### Instructions
A) Read the article below on WhatsApp-based businesses and say whether each statement agrees with it. Answer yes or no for each, and quote the article's deciding words. (i) Aditya went from 72 kg to 58 kg. (ii) The Squats app was launched in January 2016. (iii) Gayathri opened her own gym in 2018.
B) Extend the article on WhatsApp-based businesses, starting right after its final sentence.

New Delhi: WhatsApp , India’s favorite social media portal for good morning and good night messages and viral forwards, means so much more to Aditya and Gayathri Sharma from Rajasthan. It has helped them lose weight, change their lifestyles and tap into their inner entrepreneurs.

The Rajasthani couple is part of a growing brigade that has embraced an app primarily used for chatting to hone their entrepreneurial skills and make some serious cash.

Aditya and Gayathri's weight loss journey began in 2015 with a diet and exercise advisory group called 'Squats.' Since then, while Aditya, an employee of the Rajasthan education department living in Sirohi, has reduced his weight from 72 kg to 58 kg, Gayathri, 32, has lost 10 kg, now weighing 52 kg.

“I was obese and nothing I read on the internet worked. A friend suggested I join this WhatsApp group where I met my guruji JC.”

JC is short for Jitendra Chouksey, the founder of Squats, who has since created an app for the group. The app has raised $10 million since its launch in January 2016.

JC was able to build this business with little initial capital, since WhatsApp is free. “Oh, absolutely,” JC said on his social media when asked if WhatsApp was crucial to its success. “WhatsApp has been an incredible foundation for this business.”

“WhatsApp is a powerful social media tool and we use it only for good reasons like staying fit — not for sending meaningless information and TikTok videos,” said Aditya, who added that the lessons he learned at Squats inspired Gayathri to open her own gym in 2016.

WhatsApp's Big Challenge

Squats was among the 10 finalists in a startup competition organized this month by WhatsApp and Invest India, the government's national investment promotion and facilitation agency. The competition, 'Startup India — WhatsApp Grand Challenge,' was part of a startup program launched by the two entities in October 2018, aiming to inspire entrepreneurs to develop solutions "that have a socioeconomic impact on the Indian economy at scale."

avis, one of the five winners of the competition, who received US$$50,000 each, is another WhatsApp success story.

Based on the chat app, Javis is an AI-powered service for automated messaging. For example, if a salesperson in a company wants to know about their performance-related statistics, they can type in certain keywords and the platform will access the company’s database to provide the answer.

### Supplied records

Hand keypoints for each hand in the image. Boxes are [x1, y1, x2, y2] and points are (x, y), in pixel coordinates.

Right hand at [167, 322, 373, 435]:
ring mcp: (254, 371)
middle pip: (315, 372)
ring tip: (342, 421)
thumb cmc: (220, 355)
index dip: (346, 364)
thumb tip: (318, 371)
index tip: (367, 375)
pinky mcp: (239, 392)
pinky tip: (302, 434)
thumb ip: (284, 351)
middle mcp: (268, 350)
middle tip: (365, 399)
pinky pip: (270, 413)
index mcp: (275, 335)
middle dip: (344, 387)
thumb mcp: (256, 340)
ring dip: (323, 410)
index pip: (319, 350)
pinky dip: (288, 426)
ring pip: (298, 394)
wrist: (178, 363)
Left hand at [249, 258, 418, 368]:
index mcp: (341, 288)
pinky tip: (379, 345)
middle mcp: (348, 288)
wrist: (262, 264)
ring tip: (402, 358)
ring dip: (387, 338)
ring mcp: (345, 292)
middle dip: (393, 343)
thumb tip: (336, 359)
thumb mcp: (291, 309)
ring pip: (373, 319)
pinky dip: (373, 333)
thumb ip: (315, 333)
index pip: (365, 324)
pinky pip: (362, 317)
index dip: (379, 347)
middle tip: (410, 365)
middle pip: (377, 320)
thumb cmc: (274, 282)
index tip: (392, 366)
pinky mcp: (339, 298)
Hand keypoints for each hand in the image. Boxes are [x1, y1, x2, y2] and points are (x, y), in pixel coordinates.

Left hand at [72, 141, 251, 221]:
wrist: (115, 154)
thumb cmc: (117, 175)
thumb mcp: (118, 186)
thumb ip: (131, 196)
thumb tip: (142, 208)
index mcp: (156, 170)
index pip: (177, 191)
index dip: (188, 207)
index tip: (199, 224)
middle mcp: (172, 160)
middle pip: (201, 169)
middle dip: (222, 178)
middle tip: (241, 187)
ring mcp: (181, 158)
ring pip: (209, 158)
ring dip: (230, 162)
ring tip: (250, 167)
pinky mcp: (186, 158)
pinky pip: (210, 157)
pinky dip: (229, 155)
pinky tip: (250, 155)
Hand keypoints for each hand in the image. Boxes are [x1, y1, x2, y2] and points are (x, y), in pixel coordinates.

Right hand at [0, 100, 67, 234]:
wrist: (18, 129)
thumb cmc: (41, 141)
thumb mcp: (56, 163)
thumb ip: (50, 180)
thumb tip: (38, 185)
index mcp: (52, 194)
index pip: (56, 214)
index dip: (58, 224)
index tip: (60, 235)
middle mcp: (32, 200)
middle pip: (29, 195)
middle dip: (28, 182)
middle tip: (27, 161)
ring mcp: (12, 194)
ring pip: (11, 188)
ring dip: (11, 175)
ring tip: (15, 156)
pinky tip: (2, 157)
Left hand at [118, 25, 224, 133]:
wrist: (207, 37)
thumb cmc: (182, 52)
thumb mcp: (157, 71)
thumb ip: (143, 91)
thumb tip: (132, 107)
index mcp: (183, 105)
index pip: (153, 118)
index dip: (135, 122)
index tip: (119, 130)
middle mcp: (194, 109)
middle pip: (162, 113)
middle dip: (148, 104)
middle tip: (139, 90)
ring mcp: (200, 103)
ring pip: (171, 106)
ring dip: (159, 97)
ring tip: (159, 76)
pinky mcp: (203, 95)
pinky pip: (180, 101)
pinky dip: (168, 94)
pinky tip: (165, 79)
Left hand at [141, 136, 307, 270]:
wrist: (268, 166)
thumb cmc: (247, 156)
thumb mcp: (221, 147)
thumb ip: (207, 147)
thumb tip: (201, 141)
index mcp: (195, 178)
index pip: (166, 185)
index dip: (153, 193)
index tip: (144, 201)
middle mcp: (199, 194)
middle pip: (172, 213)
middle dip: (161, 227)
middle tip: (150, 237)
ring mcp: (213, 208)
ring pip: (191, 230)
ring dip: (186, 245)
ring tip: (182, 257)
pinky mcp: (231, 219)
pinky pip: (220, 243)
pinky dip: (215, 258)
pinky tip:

### Responses per task
A)
(i) Yes: "has reduced his weight from 72 kg to 58 kg"
(ii) Yes: "since its launch in January 2016"
(iii) No: "inspired Gayathri to open her own gym in 2016"

B)
Nine months old, Javis is now earning a monthly recurring revenue of Rs 20 lakh, according to founder Parthasarathi Sinha.

Javis is able to run its in-app messaging platform because the 'WhatsApp Business API' tool allows select businesses to integrate their messaging system with WhatsApp.

According to Sinha, Javis pays WhatsApp a “nominal fee” to use the service.

WhatsApp's own attempt to monetize

While it provides a platform for multiple ventures in different ways, WhatsApp has so far failed to monetize its own popularity in India, which, with around 200 million monthly active users, is the largest market for the Facebook-owned app.

For instance, the service for media publishers to send content via WhatsApp is being shut down, while the chat app is yet to receive RBI approval to expand its payments feature beyond the one million users allowed in the pilot phase.

 

Additionally, the guidelines reportedly mulled by the Ministry of Electronics and Information Technology may force WhatsApp to crack its encryption feature, one of its key USPs among users.

The app reportedly plans to monetize its status update platform by allowing ads in Stories by next year. The app is currently ad-free.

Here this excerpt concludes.